§ **Exercise**: Print all entries below exactly, without images.

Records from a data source

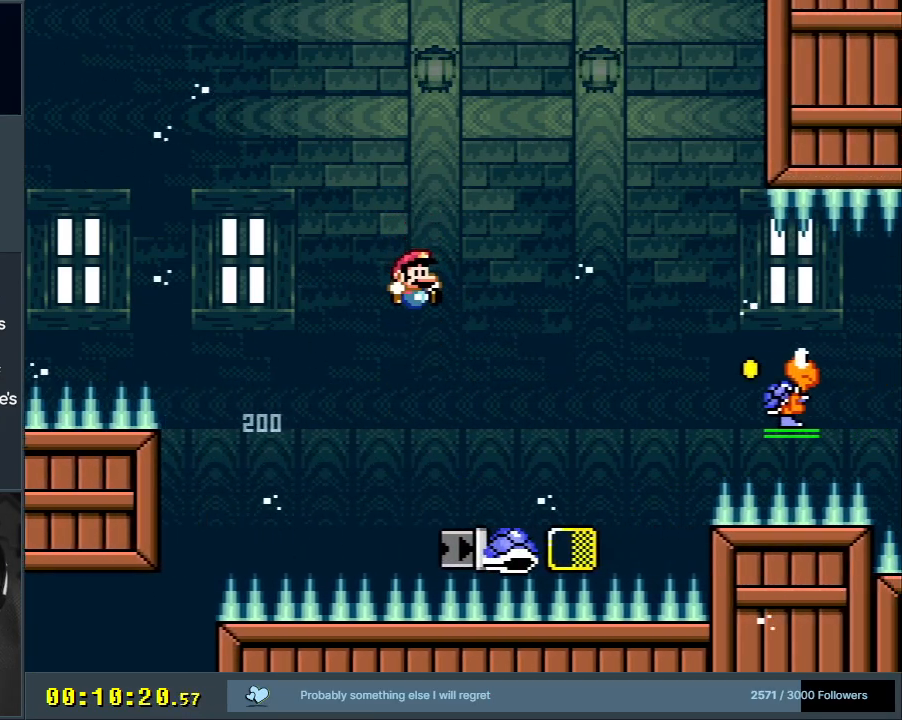
{"buttons": ["B", "Y"], "events": [[83, "DPAD_LEFT", "down"], [150, "DPAD_LEFT", "up"], [167, "B", "down"], [167, "DPAD_RIGHT", "down"], [400, "DPAD_RIGHT", "up"]]}
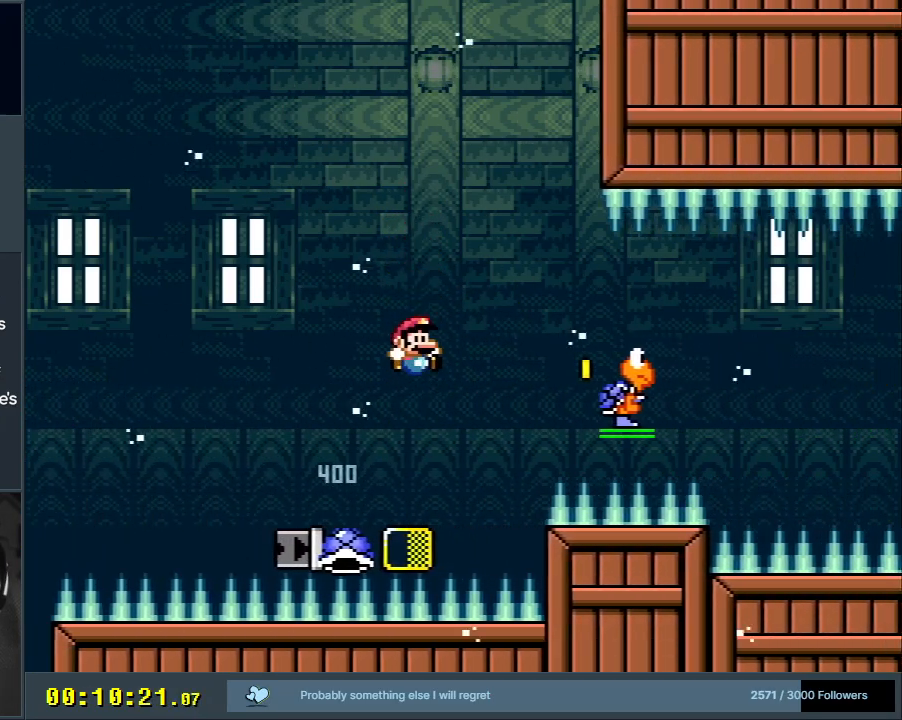
{"buttons": ["B", "Y", "DPAD_RIGHT"], "events": [[50, "B", "up"], [100, "DPAD_RIGHT", "down"], [150, "DPAD_RIGHT", "up"], [167, "B", "down"], [167, "DPAD_RIGHT", "down"], [333, "B", "up"], [483, "B", "down"]]}
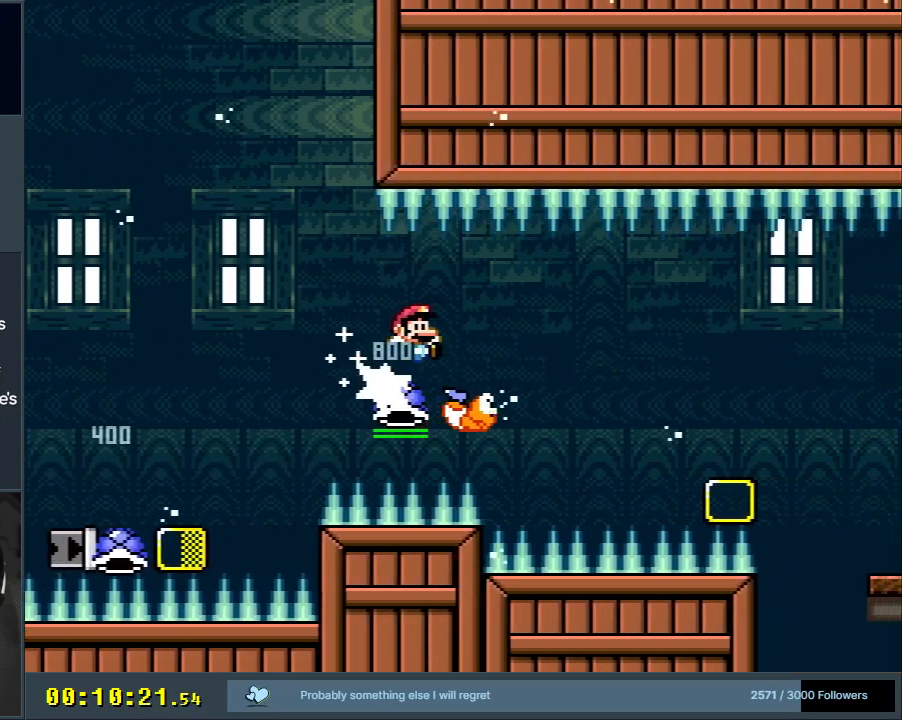
{"buttons": ["B", "Y", "DPAD_RIGHT"], "events": []}
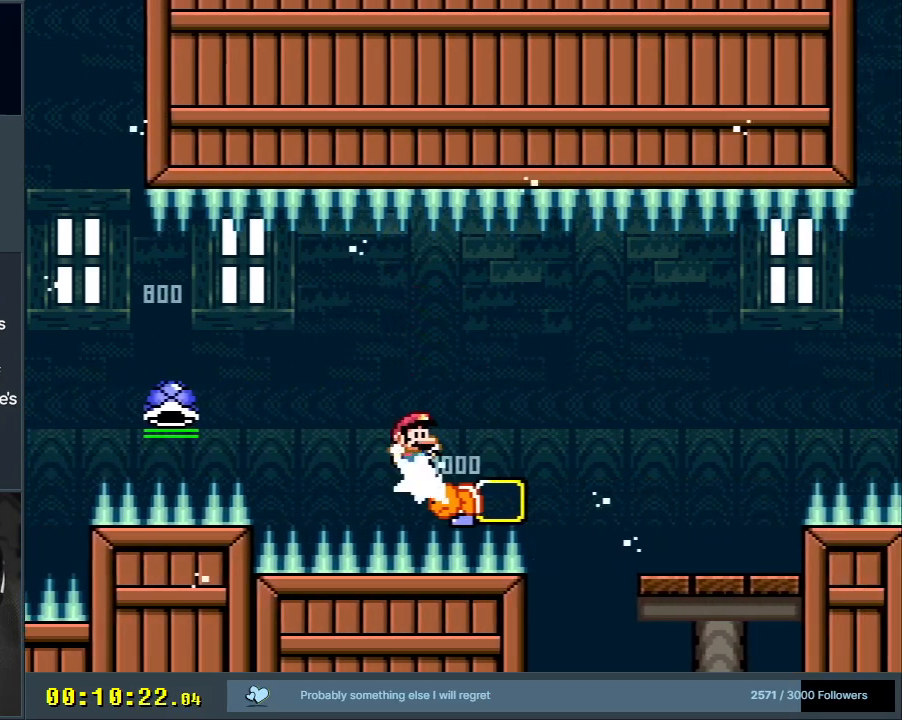
{"buttons": ["Y", "DPAD_RIGHT"], "events": [[17, "B", "up"], [83, "B", "down"], [383, "B", "up"]]}
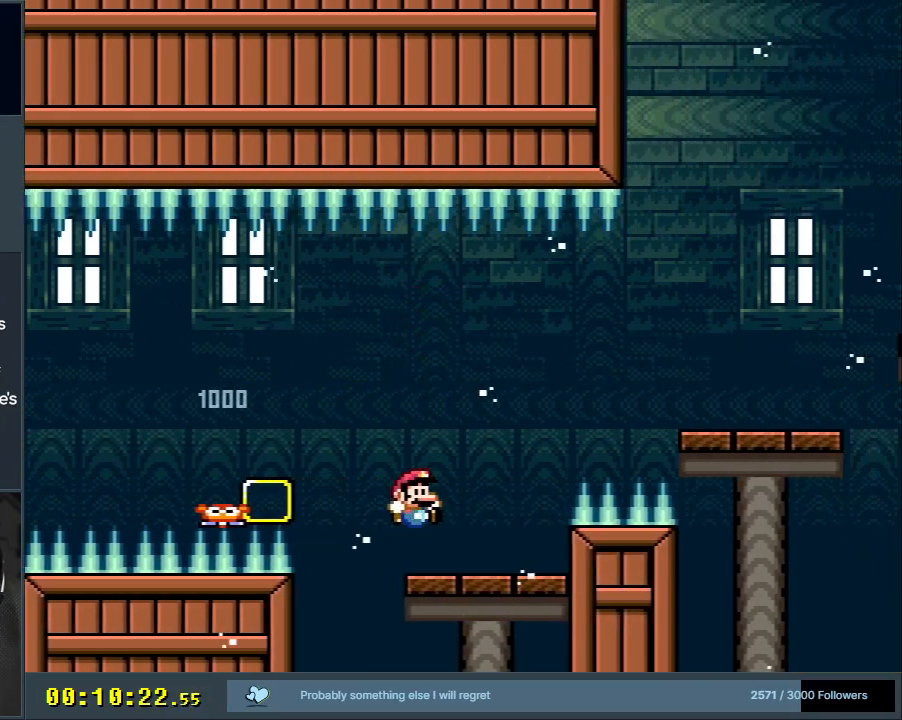
{"buttons": ["Y", "DPAD_RIGHT"], "events": [[117, "B", "down"], [250, "B", "up"], [333, "B", "down"], [450, "B", "up"]]}
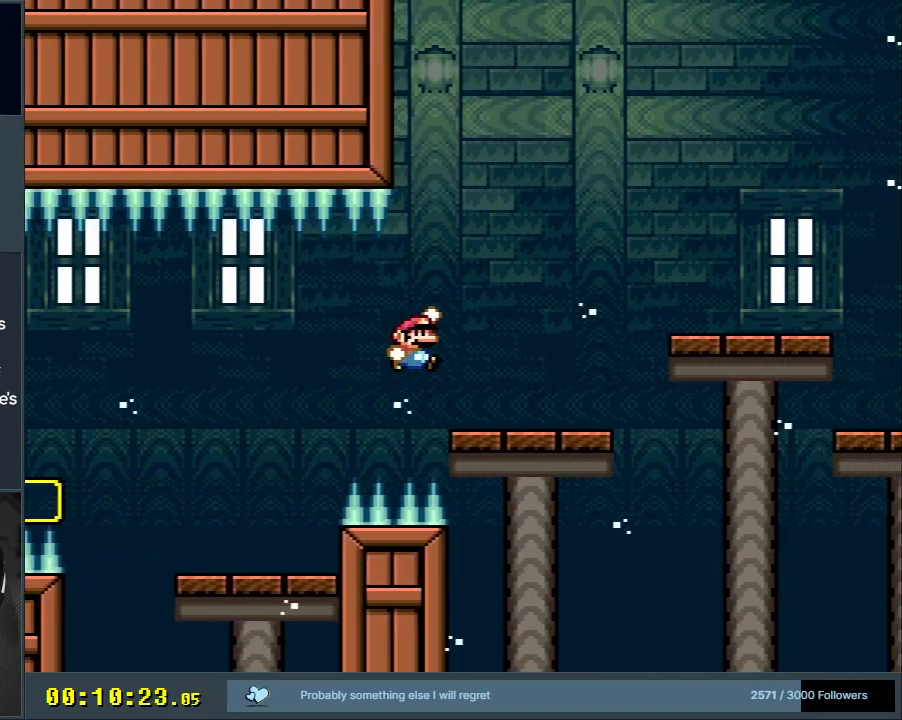
{"buttons": ["Y", "DPAD_RIGHT"], "events": [[200, "B", "down"], [283, "B", "up"]]}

§ **Response to the exercise**:
{"buttons": ["B", "Y"], "events": [[83, "DPAD_LEFT", "down"], [150, "DPAD_LEFT", "up"], [167, "B", "down"], [167, "DPAD_RIGHT", "down"], [400, "DPAD_RIGHT", "up"]]}
{"buttons": ["B", "Y", "DPAD_RIGHT"], "events": [[50, "B", "up"], [100, "DPAD_RIGHT", "down"], [150, "DPAD_RIGHT", "up"], [167, "B", "down"], [167, "DPAD_RIGHT", "down"], [333, "B", "up"], [483, "B", "down"]]}
{"buttons": ["B", "Y", "DPAD_RIGHT"], "events": []}
{"buttons": ["Y", "DPAD_RIGHT"], "events": [[17, "B", "up"], [83, "B", "down"], [383, "B", "up"]]}
{"buttons": ["Y", "DPAD_RIGHT"], "events": [[117, "B", "down"], [250, "B", "up"], [333, "B", "down"], [450, "B", "up"]]}
{"buttons": ["Y", "DPAD_RIGHT"], "events": [[200, "B", "down"], [283, "B", "up"]]}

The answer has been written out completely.